Freddie O'Connell, Metro DES Advisory Board Member
In addition to being the District 19 Councilmember, Freddie O'Connell works as a software developer at Rustici Software. He and his partner, Whitney, have a 5-year-old daughter named Halley Ann. We asked O'Connell a few questions about his new position.
Question: How has Metro Nashville government changed over the past few years?
O'Connell: The most obvious changes have been the election of Nashville’s first woman mayor and most diverse Metro Council—with the largest number of minorities, two new Americans (one Latino and one Japanese-American), two openly LGBT members, and more women than ever before. In turn, with work done by the Metro Human Relations Commission and the mayor’s office, an effort is underway to ensure that public service is undertaken by civil servants who better reflect the community they serve.

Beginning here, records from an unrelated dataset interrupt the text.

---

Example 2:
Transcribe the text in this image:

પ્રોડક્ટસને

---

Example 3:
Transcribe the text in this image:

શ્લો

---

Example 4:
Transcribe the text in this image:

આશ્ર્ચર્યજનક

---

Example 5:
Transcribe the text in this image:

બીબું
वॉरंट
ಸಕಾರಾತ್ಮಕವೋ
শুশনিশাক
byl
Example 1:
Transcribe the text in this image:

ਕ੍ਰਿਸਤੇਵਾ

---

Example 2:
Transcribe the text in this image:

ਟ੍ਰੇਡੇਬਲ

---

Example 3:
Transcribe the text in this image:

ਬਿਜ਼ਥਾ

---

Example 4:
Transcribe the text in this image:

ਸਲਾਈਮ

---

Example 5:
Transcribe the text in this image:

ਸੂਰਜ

I think the recent completion of NashvilleNext offered a transformative model for the way in which Metro conducts its public processes, and Nashville MTA’s nMotion and Public Works’ WalknBike planning processes seem to have drawn some lessons from it. I hope our public engagement continues to be as ambitious in terms of data-driven outreach.

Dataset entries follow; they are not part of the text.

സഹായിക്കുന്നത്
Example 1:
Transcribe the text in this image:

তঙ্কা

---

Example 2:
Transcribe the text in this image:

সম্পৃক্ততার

Finally, we are modernizing. Metro Council now uses a fully digital tablet-based system for reviewing information and recording votes. Digital innovations are becoming available across multiple departments, and the increasing availability of civic data offers better transparency.
Question: What do you see as your most important task in your time on the advisory board?
O'Connell: I see my most important task as offering a reliable service that is provided with fiscal responsibility.
Question: What do you think is the biggest challenge that Metro DES will face in the immediate future?
O'Connell: I think the rapid growth of downtown will present as many challenges as opportunities in ensuring that awareness of DES is as broad as possible and that if capacity is perceived as a limiting factor we have a plan to address it. I think the sheer amount of excavation will also put DES infrastructure at occasional risk.
Question: How has your experience shaped you to serve on the DES board?
O'Connell: My consistent work with downtown organizations, as well as my service on a Citizens Advisory Committee for what is now the Clean Water Nashville Overflow Abatement Program, has offered relevant preparation. The latter opportunity, in particular, gave me a rich opportunity to learn much more about our water and general utility infrastructure.
Question: Can you tell us about your life outside of your day job(s)?
O'Connell: I have a 5-year-old daughter, and she’s pretty much my life outside of my day job. Having grown up in Nashville, I marvel at the opportunities for young children in this city, many of them available for free.
Before she arrived, I was an avid reader and movie viewer; now I’m occasional at best. I still try hard to see and stay in touch with friends. I generally enjoy and take advantage of Nashville being at the heart of a region with a lot of small towns, beautiful countryside and natural wonder. And I love our music scene and rich cultural offerings.